— START Selected text —

Acme Feeds, Inc. v. Daniel, 312 Ill. App. 330 (1941)

Dec. 30, 1941 · Illinois Appellate Court · Gen. No. 41,569
312 Ill. App. 330

Acme Feeds, Inc., Appellant, v. Victor Daniel, Defendant, A. C. Baker et al., Copartners as Baker Heyne Company, Garnishees, Old Second National Bank of Aurora, Illinois, Appellees.

Gen. No. 41,569.

Heard in the second division of this court for the first district at the December term, 1940.

Opinion filed December 30, 1941.

L. A. Wescott, of Chicago, for appellant; A. D. McMahon, of Chicago, of counsel.

Sears, O’Brien & Streit, of Aurora, for certain appellee; Barnabas F. Sears, of Aurora, of counsel.

*331Mr. Justice Friend

delivered the opinion of the court.

Victor Daniel, a tenant farmer in Kane county, Illinois, in pursuance of a common practice employed in rural districts of this country, made a loan of some $3,800 at the Old Second National Bank of Aurora for the purpose, inter alia, of acquiring and fattening 91 head of hogs, to be later sold when market conditions became favorable, and gave the bank his note for the amount involved, secured by chattel mortgage on the hogs, both dated March 1, 1938, maturing eight months thereafter. The mortgage was duly recorded in Kane county, pursuant to statutory provision. Previously, Daniel had made a bill of sale and conditional sales agreement on the same hogs to secure payment of feed which plaintiff, Acme Feeds, Inc., sold to him, but both of these instruments were unrecorded.

— END Selected text —

▸ **Instruction**
Please answer these questions from the court opinion above:
(a) On what date was the opinion filed?
(b) How many head of hogs was the bank loan meant to help Victor Daniel acquire and fatten?
(c) What secured the note Daniel gave the bank?

— START Data shown —

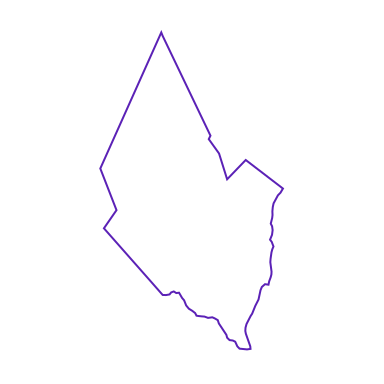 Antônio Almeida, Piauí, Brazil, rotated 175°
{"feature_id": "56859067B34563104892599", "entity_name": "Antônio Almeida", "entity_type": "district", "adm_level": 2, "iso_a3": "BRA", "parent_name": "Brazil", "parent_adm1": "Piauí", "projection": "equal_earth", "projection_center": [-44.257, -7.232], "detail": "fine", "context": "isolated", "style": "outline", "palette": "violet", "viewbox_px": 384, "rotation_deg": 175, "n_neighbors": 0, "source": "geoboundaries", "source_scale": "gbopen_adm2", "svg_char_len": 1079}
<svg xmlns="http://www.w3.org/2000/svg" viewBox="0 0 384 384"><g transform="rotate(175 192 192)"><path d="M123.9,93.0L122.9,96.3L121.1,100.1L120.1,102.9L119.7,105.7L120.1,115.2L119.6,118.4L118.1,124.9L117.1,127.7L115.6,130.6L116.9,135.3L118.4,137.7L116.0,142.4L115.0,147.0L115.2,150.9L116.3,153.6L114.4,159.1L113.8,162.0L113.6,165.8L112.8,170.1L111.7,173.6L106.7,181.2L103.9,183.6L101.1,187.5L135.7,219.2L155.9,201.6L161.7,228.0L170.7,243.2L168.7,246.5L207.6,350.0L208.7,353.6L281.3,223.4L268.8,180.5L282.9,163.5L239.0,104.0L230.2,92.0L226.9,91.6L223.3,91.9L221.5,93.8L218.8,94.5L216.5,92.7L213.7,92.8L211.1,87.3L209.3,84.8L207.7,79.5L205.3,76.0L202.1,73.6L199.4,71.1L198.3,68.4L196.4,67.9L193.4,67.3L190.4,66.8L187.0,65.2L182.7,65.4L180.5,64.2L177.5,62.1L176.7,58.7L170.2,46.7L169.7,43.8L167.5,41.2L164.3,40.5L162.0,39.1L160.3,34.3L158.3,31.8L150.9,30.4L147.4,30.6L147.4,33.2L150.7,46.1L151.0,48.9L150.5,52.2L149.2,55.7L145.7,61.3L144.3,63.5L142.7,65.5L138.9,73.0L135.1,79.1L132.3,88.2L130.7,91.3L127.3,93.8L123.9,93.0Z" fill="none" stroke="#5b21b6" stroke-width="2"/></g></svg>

— END Data shown —

▸ **Finished answer**
(a) December 30, 1941.
(b) 91 head.
(c) A chattel mortgage on the hogs.